### Your goal
In exact form, set down only those lines of the material that run from its first line to the line with "PACHECO MARSH GETS RAVE", inclusive.
===== Data for review =====
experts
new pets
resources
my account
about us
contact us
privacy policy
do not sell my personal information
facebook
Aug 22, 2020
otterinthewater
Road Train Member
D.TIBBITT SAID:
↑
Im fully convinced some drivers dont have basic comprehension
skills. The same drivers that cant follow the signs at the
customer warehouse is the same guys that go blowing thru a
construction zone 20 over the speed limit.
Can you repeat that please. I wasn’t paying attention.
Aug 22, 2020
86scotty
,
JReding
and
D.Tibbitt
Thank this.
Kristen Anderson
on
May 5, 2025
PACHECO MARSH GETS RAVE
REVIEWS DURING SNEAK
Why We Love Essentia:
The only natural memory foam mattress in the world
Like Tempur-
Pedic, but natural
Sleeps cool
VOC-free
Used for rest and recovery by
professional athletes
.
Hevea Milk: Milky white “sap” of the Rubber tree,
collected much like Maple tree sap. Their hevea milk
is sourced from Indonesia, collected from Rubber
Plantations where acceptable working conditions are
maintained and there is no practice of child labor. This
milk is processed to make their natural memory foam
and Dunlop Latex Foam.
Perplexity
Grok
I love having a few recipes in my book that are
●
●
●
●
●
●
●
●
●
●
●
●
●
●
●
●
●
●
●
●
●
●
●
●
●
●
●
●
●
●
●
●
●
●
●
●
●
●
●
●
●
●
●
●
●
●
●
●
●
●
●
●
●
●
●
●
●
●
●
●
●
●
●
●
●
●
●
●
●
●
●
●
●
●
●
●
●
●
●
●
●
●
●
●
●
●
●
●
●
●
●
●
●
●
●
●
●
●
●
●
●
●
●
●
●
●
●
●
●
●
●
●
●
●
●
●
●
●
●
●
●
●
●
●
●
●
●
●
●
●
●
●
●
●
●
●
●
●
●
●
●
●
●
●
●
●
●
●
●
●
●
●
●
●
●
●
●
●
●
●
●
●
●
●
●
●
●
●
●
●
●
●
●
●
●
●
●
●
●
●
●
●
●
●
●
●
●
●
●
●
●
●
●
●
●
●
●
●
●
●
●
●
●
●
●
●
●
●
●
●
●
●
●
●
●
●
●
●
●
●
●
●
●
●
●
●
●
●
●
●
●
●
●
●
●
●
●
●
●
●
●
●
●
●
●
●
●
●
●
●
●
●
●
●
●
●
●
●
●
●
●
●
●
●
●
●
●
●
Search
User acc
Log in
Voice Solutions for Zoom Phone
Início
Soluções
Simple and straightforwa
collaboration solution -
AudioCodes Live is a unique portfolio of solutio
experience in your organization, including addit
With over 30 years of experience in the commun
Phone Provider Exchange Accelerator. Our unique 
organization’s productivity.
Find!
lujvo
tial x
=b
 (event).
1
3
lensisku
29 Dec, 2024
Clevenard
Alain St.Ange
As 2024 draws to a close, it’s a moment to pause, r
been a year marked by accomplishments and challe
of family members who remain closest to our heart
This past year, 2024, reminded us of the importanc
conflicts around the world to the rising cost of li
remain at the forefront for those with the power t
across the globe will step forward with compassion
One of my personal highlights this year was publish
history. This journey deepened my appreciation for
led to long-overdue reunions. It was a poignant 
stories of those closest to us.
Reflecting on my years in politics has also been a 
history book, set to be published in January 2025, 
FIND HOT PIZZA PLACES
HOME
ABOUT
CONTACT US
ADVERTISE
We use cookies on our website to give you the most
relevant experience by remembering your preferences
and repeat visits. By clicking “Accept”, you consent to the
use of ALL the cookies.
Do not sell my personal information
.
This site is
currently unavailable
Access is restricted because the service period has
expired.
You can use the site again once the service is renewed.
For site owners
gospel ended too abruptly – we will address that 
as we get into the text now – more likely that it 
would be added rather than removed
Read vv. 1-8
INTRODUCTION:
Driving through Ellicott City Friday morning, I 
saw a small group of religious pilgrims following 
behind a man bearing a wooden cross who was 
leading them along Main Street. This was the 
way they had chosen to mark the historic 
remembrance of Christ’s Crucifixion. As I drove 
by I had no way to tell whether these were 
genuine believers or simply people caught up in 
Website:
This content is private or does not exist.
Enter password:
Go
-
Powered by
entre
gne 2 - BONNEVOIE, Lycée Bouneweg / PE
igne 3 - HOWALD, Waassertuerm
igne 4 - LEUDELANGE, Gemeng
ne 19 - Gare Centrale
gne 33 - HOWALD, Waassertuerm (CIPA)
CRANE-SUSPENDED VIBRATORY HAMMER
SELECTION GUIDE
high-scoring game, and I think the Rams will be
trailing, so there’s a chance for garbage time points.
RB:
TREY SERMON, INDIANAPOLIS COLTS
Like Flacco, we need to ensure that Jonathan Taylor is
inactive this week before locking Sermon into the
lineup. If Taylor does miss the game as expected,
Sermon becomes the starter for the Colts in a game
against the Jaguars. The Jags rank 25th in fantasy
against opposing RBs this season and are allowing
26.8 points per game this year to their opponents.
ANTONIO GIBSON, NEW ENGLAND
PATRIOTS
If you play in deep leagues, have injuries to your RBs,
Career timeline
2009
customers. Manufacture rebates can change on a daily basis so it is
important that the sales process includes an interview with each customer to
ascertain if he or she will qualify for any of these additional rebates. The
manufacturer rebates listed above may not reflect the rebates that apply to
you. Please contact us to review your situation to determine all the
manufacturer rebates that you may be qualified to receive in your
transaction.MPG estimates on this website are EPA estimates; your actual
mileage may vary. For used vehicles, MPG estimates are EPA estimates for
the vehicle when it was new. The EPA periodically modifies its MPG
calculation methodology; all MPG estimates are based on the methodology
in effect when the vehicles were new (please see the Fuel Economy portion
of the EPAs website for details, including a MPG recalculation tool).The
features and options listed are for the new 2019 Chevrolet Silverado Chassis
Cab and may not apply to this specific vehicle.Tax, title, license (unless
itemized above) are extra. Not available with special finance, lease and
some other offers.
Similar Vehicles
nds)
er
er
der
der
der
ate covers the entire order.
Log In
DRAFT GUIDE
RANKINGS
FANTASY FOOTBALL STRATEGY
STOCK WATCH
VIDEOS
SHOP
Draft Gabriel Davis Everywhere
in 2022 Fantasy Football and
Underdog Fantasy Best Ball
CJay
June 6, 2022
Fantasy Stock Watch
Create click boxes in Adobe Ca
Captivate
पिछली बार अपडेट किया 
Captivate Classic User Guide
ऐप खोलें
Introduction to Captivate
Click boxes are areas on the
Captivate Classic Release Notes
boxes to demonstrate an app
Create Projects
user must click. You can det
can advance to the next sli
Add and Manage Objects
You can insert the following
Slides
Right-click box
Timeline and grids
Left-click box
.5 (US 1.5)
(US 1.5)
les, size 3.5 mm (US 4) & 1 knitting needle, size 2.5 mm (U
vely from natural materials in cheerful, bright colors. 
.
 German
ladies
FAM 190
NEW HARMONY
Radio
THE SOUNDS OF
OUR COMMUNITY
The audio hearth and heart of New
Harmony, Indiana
=====
### Finished task
experts
new pets
resources
my account
about us
contact us
privacy policy
do not sell my personal information
facebook
Aug 22, 2020
otterinthewater
Road Train Member
D.TIBBITT SAID:
↑
Im fully convinced some drivers dont have basic comprehension
skills. The same drivers that cant follow the signs at the
customer warehouse is the same guys that go blowing thru a
construction zone 20 over the speed limit.
Can you repeat that please. I wasn’t paying attention.
Aug 22, 2020
86scotty
,
JReding
and
D.Tibbitt
Thank this.
Kristen Anderson
on
May 5, 2025
PACHECO MARSH GETS RAVE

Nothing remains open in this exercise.